TouchUI: The Misunderstood Paradigm Excerpts

Part 1 of my 2 part article on TouchUI is now up on DiceNews. In it I talk about the current state of TouchUI in the setting of responding to Josh Clark’s views on it. I want to make it perfectly clear, I think he is on the right track. However, he seems to miss some of what we have learned about user interfaces the past 25+ years.

In order to fit in the format, I pulled a section of the article where I brainstormed about how I believe a TouchUI should work as a foundation for adding custom gestures and interfaces. There are probably problems with some of these ideas, but it is just a cursory glance at what a baseline UI should have. I am throwing it in here for your consideration. As always: intelligent feedback is welcome.

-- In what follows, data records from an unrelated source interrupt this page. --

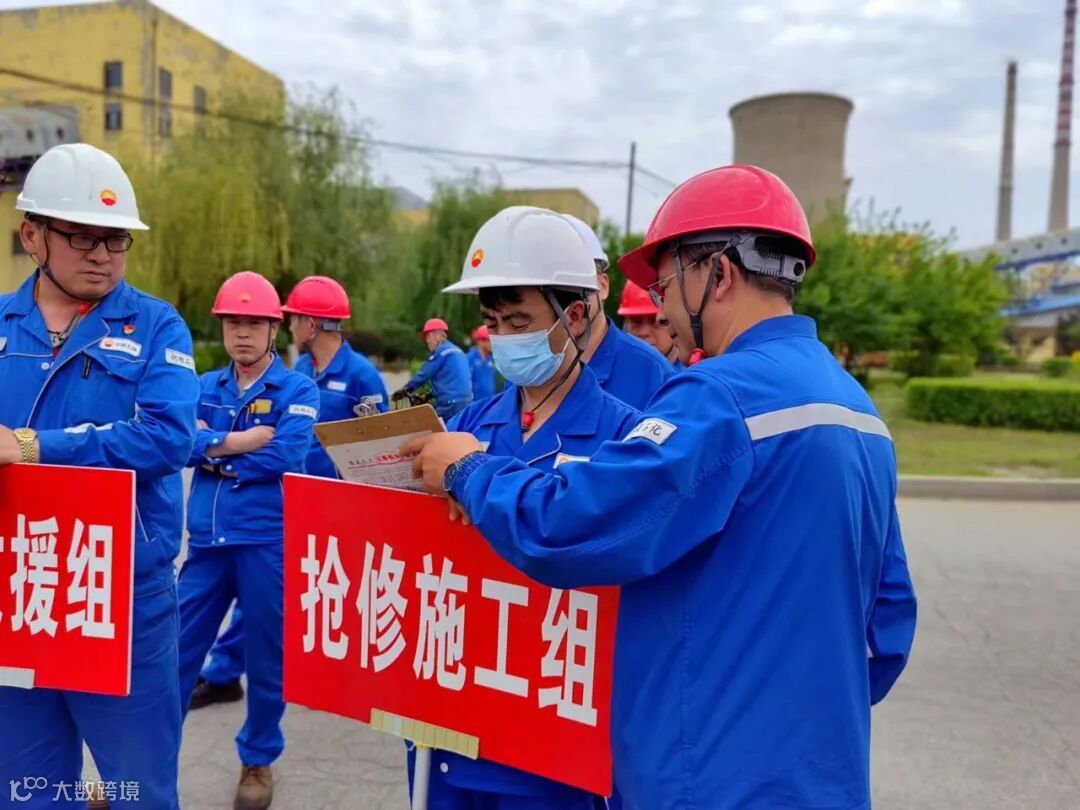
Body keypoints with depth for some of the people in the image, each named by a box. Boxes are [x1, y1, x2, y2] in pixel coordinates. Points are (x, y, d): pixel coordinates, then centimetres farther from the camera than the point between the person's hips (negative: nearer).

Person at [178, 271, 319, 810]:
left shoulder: (298, 390, -2)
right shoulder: (205, 388, 10)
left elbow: (287, 456, -17)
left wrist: (213, 449, -9)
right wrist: (247, 439, -14)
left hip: (269, 540, -3)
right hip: (207, 539, 3)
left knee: (265, 656, 11)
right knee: (177, 650, 9)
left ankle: (258, 762, 32)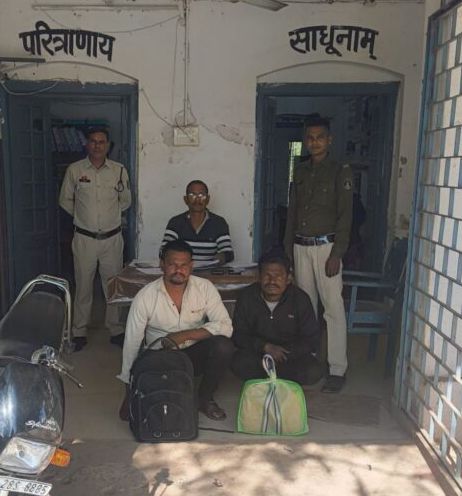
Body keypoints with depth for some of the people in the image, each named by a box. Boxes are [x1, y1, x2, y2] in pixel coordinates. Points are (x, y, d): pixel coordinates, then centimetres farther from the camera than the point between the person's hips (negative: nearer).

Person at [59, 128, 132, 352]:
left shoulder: (119, 170, 1)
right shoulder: (74, 170, -2)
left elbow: (125, 201, 13)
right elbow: (65, 200, 11)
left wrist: (110, 215, 6)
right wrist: (82, 216, 13)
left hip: (112, 238, 1)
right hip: (84, 239, -1)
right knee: (83, 286, 7)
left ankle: (116, 331, 20)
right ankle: (79, 333, 19)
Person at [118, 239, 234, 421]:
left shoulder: (205, 288, -11)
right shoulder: (145, 297, -14)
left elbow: (225, 326, -17)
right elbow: (131, 343, -9)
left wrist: (184, 335, -26)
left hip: (195, 353, 2)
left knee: (223, 346, -28)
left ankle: (205, 398, -2)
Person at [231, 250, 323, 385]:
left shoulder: (300, 299, -10)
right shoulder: (246, 297, -8)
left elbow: (311, 339, -7)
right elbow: (238, 335, -6)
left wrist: (284, 353, -22)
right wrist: (265, 346, -24)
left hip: (291, 353, 1)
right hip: (257, 352, 0)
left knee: (314, 372, -27)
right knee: (239, 364, -32)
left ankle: (263, 375, -7)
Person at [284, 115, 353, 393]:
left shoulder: (340, 172, -3)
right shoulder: (301, 172, 12)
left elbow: (345, 216, -8)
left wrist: (336, 254, -14)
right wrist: (288, 248, 12)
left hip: (325, 246, -5)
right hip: (301, 247, 5)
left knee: (333, 308, -5)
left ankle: (338, 370, 1)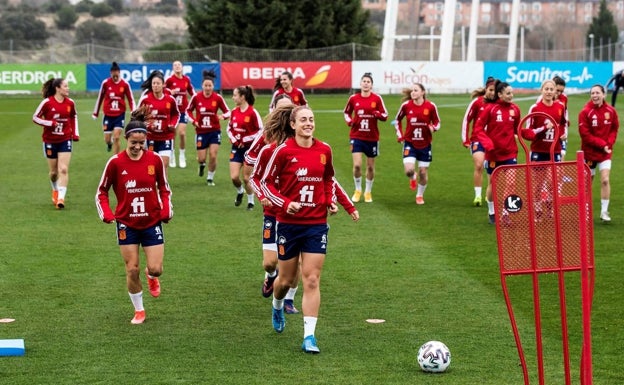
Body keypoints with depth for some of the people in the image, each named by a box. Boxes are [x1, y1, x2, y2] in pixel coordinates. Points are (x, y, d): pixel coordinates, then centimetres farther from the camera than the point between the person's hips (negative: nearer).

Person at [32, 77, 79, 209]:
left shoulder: (70, 103, -2)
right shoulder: (47, 102, -13)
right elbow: (35, 117, -7)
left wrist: (75, 133, 8)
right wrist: (51, 123, -20)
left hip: (65, 140, 1)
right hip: (50, 141, -1)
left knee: (64, 170, -12)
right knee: (53, 171, 10)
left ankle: (61, 198, -13)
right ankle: (55, 190, 39)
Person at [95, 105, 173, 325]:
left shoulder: (155, 160, -5)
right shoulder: (116, 162, -9)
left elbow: (164, 189, 9)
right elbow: (102, 191, 2)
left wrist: (166, 210, -6)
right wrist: (106, 213, -13)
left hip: (152, 222, 1)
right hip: (126, 224, -1)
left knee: (155, 269, -4)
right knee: (132, 269, 1)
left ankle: (151, 277, 34)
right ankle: (139, 311, 19)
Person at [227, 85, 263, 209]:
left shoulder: (252, 112, -14)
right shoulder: (234, 112, 3)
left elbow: (261, 131, -11)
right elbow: (229, 128, 15)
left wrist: (245, 139, -15)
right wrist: (233, 138, -5)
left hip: (249, 148, -4)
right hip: (236, 148, 4)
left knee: (246, 177, 1)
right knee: (234, 177, -4)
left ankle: (250, 201, 21)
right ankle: (240, 191, 28)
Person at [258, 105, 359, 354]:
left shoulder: (324, 151, 2)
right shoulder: (283, 151, -9)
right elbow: (266, 182, -4)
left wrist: (331, 200, 3)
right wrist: (285, 203, -18)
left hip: (317, 224, 2)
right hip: (289, 223, -2)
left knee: (312, 280, -6)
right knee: (286, 279, 11)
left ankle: (309, 336, -4)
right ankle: (277, 307, 46)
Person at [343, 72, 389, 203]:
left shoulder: (377, 99, -4)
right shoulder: (353, 98, -1)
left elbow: (385, 116, -1)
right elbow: (347, 112, 15)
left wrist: (378, 114, -23)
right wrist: (349, 121, -6)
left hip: (372, 137, 0)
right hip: (356, 136, 0)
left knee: (370, 166, 9)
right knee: (357, 165, -11)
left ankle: (368, 192, 27)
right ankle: (358, 190, 11)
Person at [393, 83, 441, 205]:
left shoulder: (431, 106, -10)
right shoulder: (406, 105, -7)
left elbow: (437, 122, 2)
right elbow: (398, 120, 11)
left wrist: (434, 128, -20)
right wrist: (400, 134, 4)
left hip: (425, 144, 0)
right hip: (410, 143, 0)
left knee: (423, 172, 5)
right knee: (409, 170, -16)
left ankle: (420, 195, 30)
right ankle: (413, 178, 23)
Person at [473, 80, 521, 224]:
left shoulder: (515, 109, 0)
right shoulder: (491, 109, -9)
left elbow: (517, 129, 10)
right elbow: (478, 128, -7)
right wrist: (487, 143, -20)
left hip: (510, 153, 2)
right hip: (493, 153, -2)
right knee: (492, 183, 10)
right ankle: (491, 212, 28)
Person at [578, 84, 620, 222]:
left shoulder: (611, 111, -3)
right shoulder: (585, 112, -12)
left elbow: (614, 129, 7)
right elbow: (585, 134, -14)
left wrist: (609, 143, -10)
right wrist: (602, 144, -17)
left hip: (605, 152, 2)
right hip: (589, 152, -2)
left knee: (605, 180, -11)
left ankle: (604, 211, -3)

Some are obviously inspired (“ripped off”) from WebOS, and some are from Android and iOS. However, for the most part a cohesive convention of how things should be done that is translatable to all manner of touch screens has not emerged. This is my “first” public swing, but I think about this stuff all the time, especially whenever I am using a frustrating interface.

STIG: Noivad’s VaporUI

If I were to design a default UI it would have the following base features available, in addition to buttons and conventions that follow an updated MHIG called the Standard Touch Interface Guidelines (STIG):

Closing an App/File Deletion/Peripheral Eject: swipe an icon diagonally down (upper-left to lower-right) to toss it in the trash (that’s where I used to keep my trash can in Mac OS 1–9 anyway).

Undo: two fingers slid diagonally up and to the left.

Redo: two fingers slid diagonally down and to the right.

Save/Send to “Holding Pen”/Copy: A quick flick vertically up and off the screen.

Context Sensitive Menu/More Options… A double tap would simulate a right-click across the board, and usually pull up a context sensitive menu.

Get Info/More Detail/Drill Down: Spreading 2 fingers to drill down into an entry. “Get (More) Info…” on text, Zoom Graphics by default.

Open App Prefs {1 Finger},System Prefs{2 Fingers}: An sweeping arc from upper left to middle would swing open a preferences palette.

Switch Tabs/Switch Pages {1 Finger},Switch Apps{2 Fingers}: Horizontal Swipes left-to-right or right-to-left.

Hover over: one finger held on a button or control for over a default of 1.5 seconds brings up contextual item such as the question mark in the article. (user-adjustable of course. Idea “courtesy” of Finderpop)

Combo Gesture: One could combine these gestures as well (i.e. preferences arc & spreading fingers would open advanced prefs.)

Open Calendar{1 Finger}, Open ToDo List{2 Fingers}: an arc traced from the top right corner to center.

Advanced Features/User Programmable: Three and four fingers added to any gesture could perform advanced actions and be customizable. If no custom action was set, a menu would pop up with possible actions.

Teaching the OS New Gestures: In iOS, use the same Settings>General>Accessibility>Assistive Touch>Create New Gesture… screen to record complex gestures and assign actions system wide and by app. (much like creating F-key or command keys activate menu options in OS X’s keyboard control pane.) Make a two finger double tap and spread finger combo bring up the gesture recorder by default. Steve Jobs said an app should never need more than 3 clicks/actions to do anything: Um, Apple, you are way beyond 3 clicks to get to some settings.

All defaults could be changed and saved individually or as gesture sets, exported and shared.